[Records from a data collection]
----------

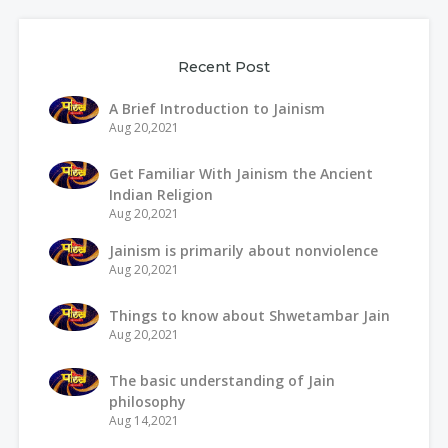
Recent Post
A Brief Introduction to Jainism
Aug 20,2021
Get Familiar With Jainism the Ancient
Indian Religion
Aug 20,2021
Jainism is primarily about nonviolence
Aug 20,2021
Things to know about Shwetambar Jain
Aug 20,2021
The basic understanding of Jain
philosophy
Aug 14,2021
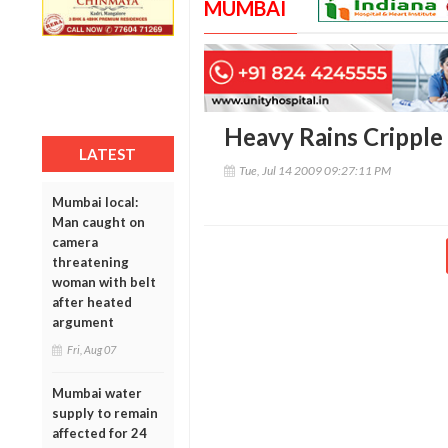
MUMBAI
Heavy Rains Cripple
LATEST
Tue, Jul 14 2009 09:27:11 PM
Mumbai local:
Man caught on
camera
threatening
woman with belt
after heated
argument
Fri, Aug 07
Mumbai water
supply to remain
affected for 24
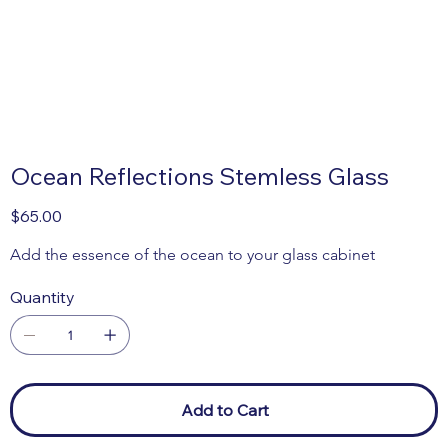
Ocean Reflections Stemless Glass
Price
$65.00
Add the essence of the ocean to your glass cabinet 
Quantity
Add to Cart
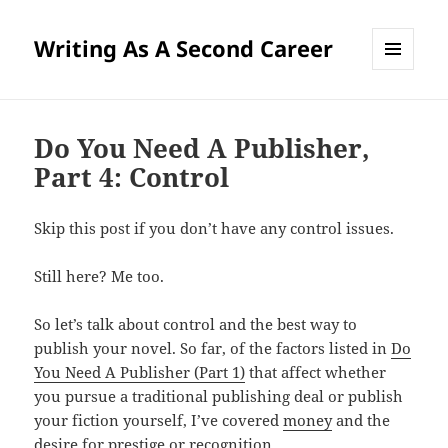
Writing As A Second Career
MENU
AND
WIDGETS
Do You Need A Publisher,
Part 4: Control
Skip this post if you don’t have any control issues.
Still here? Me too.
So let’s talk about control and the best way to
publish your novel. So far, of the factors listed in
Do
You Need A Publisher (Part 1)
that affect whether
you pursue a traditional publishing deal or publish
your fiction yourself, I’ve covered
money
and the
desire for prestige or recognition
.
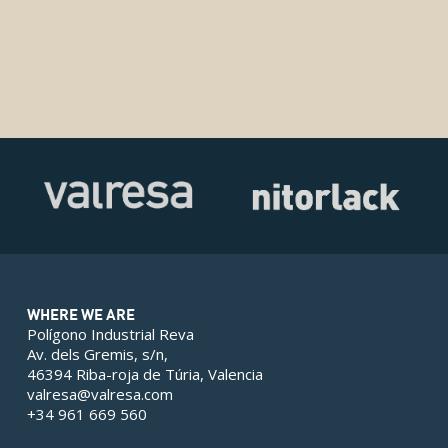
WHERE WE ARE
Polígono Industrial Reva
Av. dels Gremis, s/n,
46394 Riba-roja de Túria, Valencia
valresa@valresa.com
+34 961 669 560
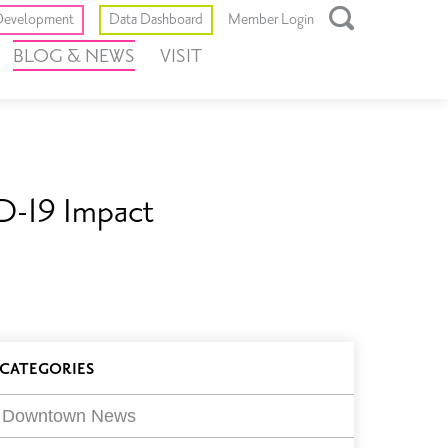
Toggle
evelopment
Data Dashboard
Member Login
Open
BLOG & NEWS
VISIT
Search
Box
D-19 Impact
log
CATEGORIES
ilters
Downtown News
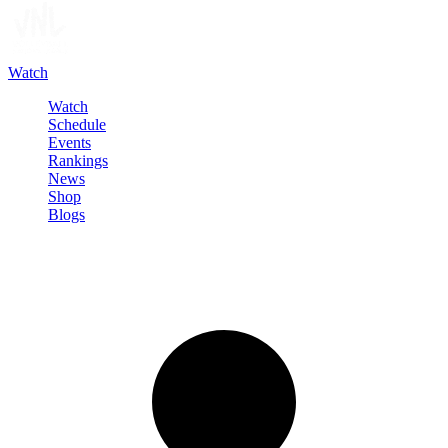
Watch
Watch
Schedule
Events
Rankings
News
Shop
Blogs
Sign in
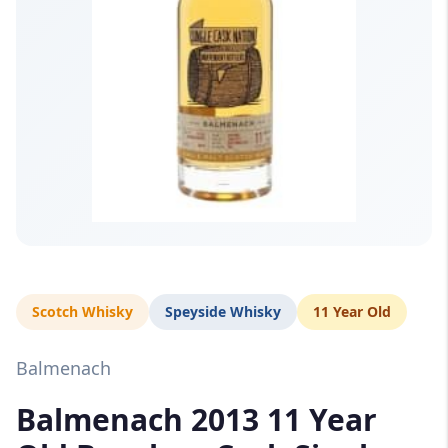
Scotch Whisky
Speyside Whisky
11 Year Old
Balmenach
Balmenach 2013 11 Year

----------

Transcribe all entries above exactly. Drop the pictures.

* [Answer to the problem]
Recent Post
A Brief Introduction to Jainism
Aug 20,2021
Get Familiar With Jainism the Ancient
Indian Religion
Aug 20,2021
Jainism is primarily about nonviolence
Aug 20,2021
Things to know about Shwetambar Jain
Aug 20,2021
The basic understanding of Jain
philosophy
Aug 14,2021
MUMBAI
Heavy Rains Cripple
LATEST
Tue, Jul 14 2009 09:27:11 PM
Mumbai local:
Man caught on
camera
threatening
woman with belt
after heated
argument
Fri, Aug 07
Mumbai water
supply to remain
affected for 24
Ocean Reflections Stemless Glass
Price
$65.00
Add the essence of the ocean to your glass cabinet 
Quantity
Add to Cart
Writing As A Second Career
MENU
AND
WIDGETS
Do You Need A Publisher,
Part 4: Control
Skip this post if you don’t have any control issues.
Still here? Me too.
So let’s talk about control and the best way to
publish your novel. So far, of the factors listed in
Do
You Need A Publisher (Part 1)
that affect whether
you pursue a traditional publishing deal or publish
your fiction yourself, I’ve covered
money
and the
desire for prestige or recognition
.
WHERE WE ARE
Polígono Industrial Reva
Av. dels Gremis, s/n,
46394 Riba-roja de Túria, Valencia
valresa@valresa.com
+34 961 669 560
Toggle
evelopment
Data Dashboard
Member Login
Open
BLOG & NEWS
VISIT
Search
Box
D-19 Impact
log
CATEGORIES
ilters
Downtown News
Watch
Watch
Schedule
Events
Rankings
News
Shop
Blogs
Sign in
Scotch Whisky
Speyside Whisky
11 Year Old
Balmenach
Balmenach 2013 11 Year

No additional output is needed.